How a £1.5bn ‘wildlife-boosting’ bypass became an environmental disaster

A14 in Cambridgeshire promised biodiversity net gain of 11.5%, but most of the 860,000 trees planted are dead. What went wrong?

The Guardian
Phil Sturgeon 🌳🚵⚓️ (@philsturgeon.com)

This article was close to getting it, but misses the point massively. The problem isn’t the tree planting. The photos in it show 50% survival rate. The problem is consistently building massive damaging roads, shoving in some empty ponds full of tyre particles, and pretending that’s net gain. [contains quote post or other embedded content]

Bluesky Social
@Philsturgeon 100%. One of my favourite gardeners is John Little, he is always talking about maintenance -- in fact, has set up a website Care Not Capital, about investing in gardeners and management rather than just capital projects
@Philsturgeon Have you been planting the trees neatly in rows, like in a tree plantation?

@JanetGrBr timber plantations plant in rows for easier harvesting. Reforestation projects only plant in rows when required to by strict government grants to meet the maths on exact spacing and density.

When no such requirements are in place we improve asthetics with random planting, but none of the birds or other wildlife care at all either way.

It’s only people that find it upsetting, and they’re unaware how much the woodland will random up over time as it matures, thins, and self seeds.

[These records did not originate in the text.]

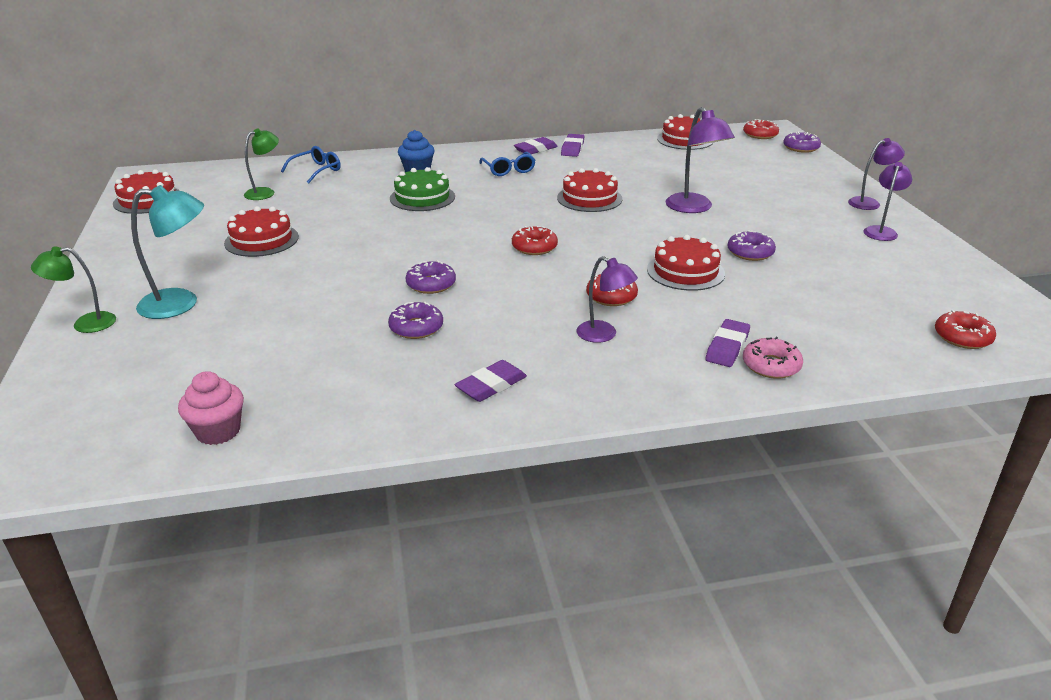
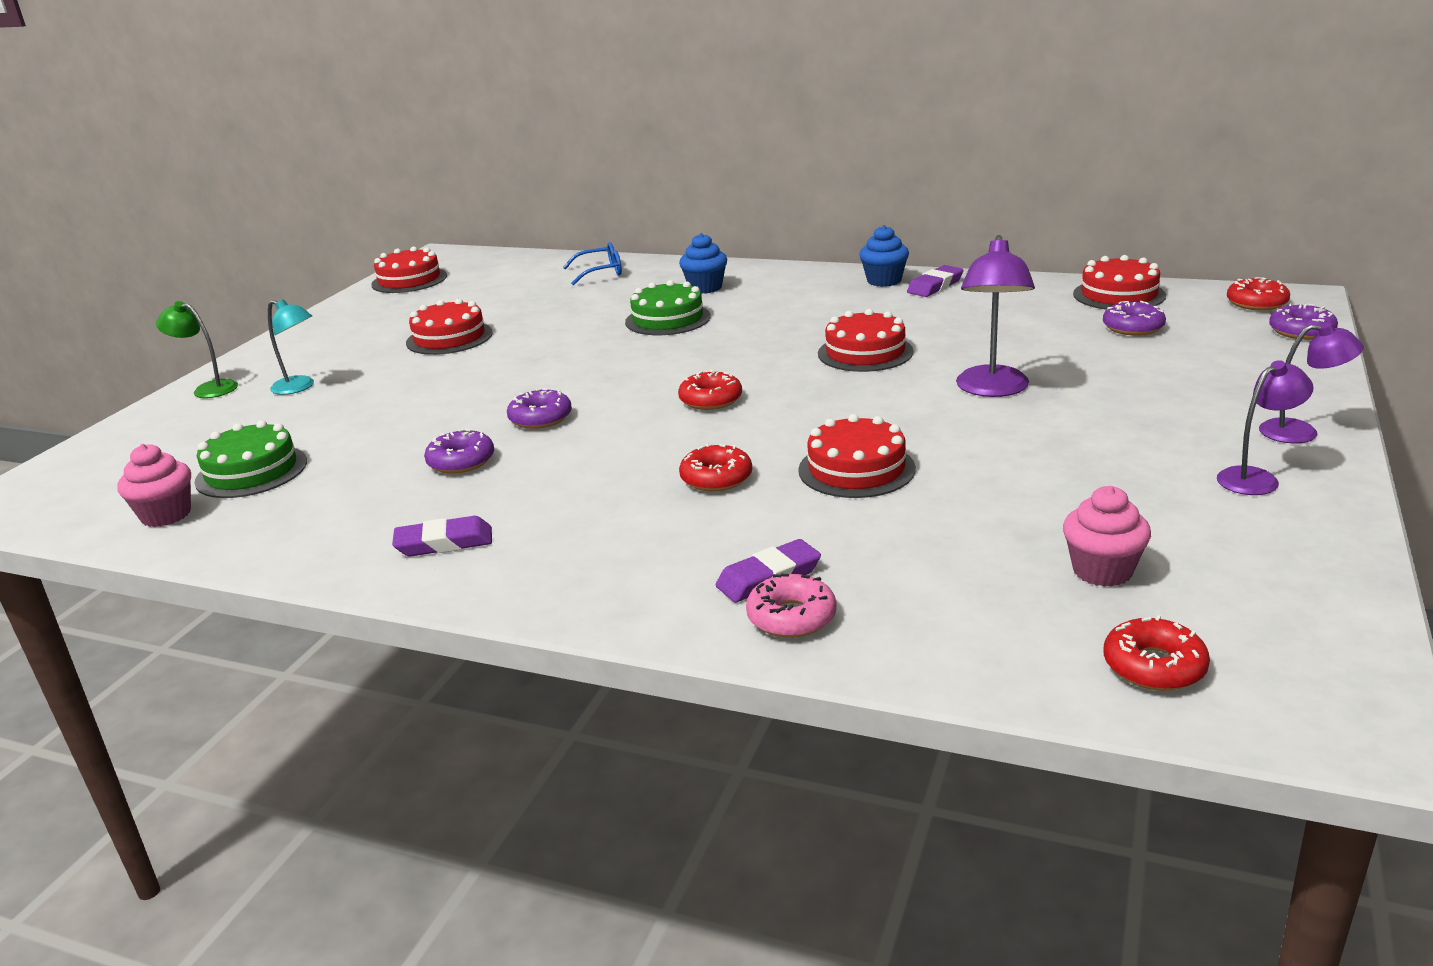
camera: 35 degrees right, 5 degrees down
(181, 304) = (299, 387): turquoise lamp -> turquoise lamp, size x0.66
(245, 378) = (251, 471): none -> green cake
(265, 192) = (520, 288): green lamp -> none
(508, 170) = (813, 302): blue glasses -> none
(535, 149) = (884, 281): purple eraser -> blue cupcake
(603, 335) = (640, 521): purple lamp -> none
(750, 252) = (986, 464): purple donut -> purple donut (1133, 327)
(880, 296) = (1102, 571): none -> pink cupcake

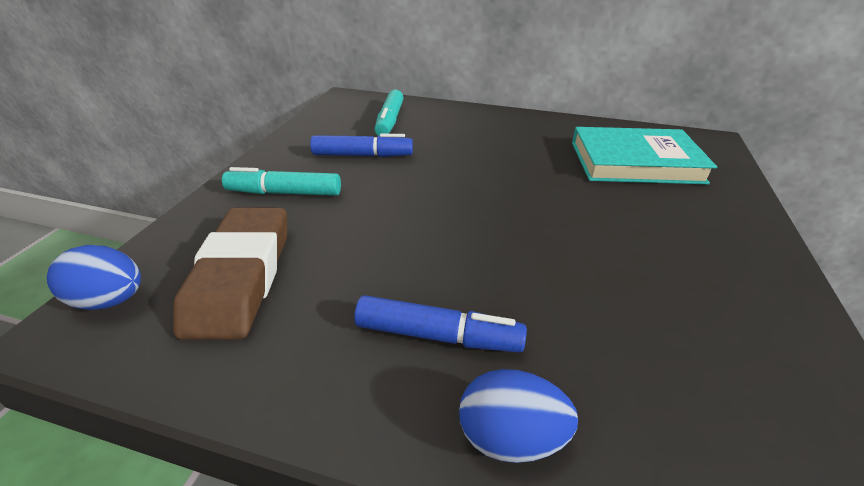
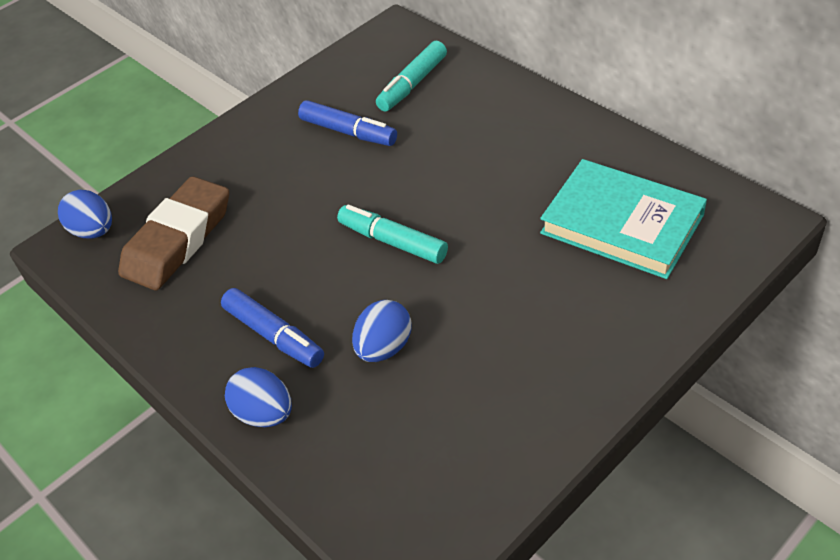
camera: 35 degrees right, 10 degrees up
(284, 193) = (252, 162): turquoise marker -> turquoise marker (393, 241)
(567, 304) = (384, 348): none -> blue egg

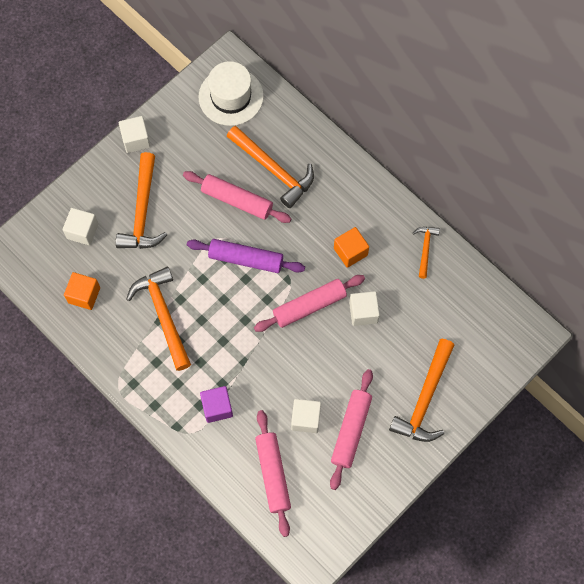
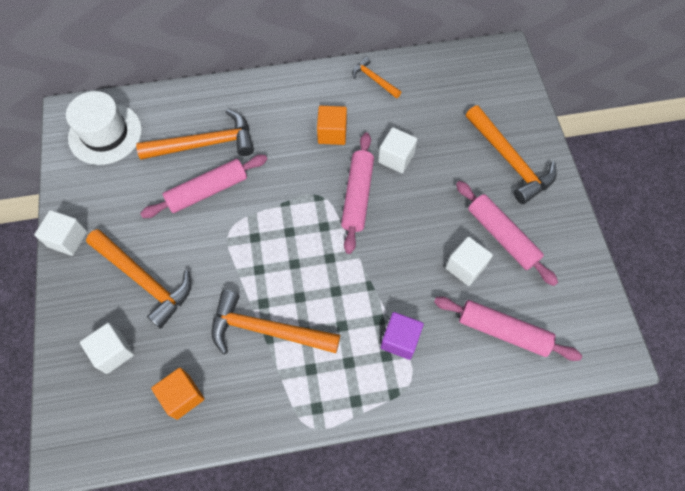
camera: 55 degrees left, 5 degrees down
(246, 259) = (270, 219): purple rolling pin -> none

@Philsturgeon Yes. Important

Where is Radstock? It would be very cool to have that information a bit more prominantly for those of us with a "yes, i will help" frame of mind

Is it in England?

@worik we focus on local volunteers so if you’ve never heard of a place you’re probably far enough away that it would involve quite a few emissions to get there. This is always fine for planting but it’s an issue for maintenance. Hitting up the local FB groups, etc.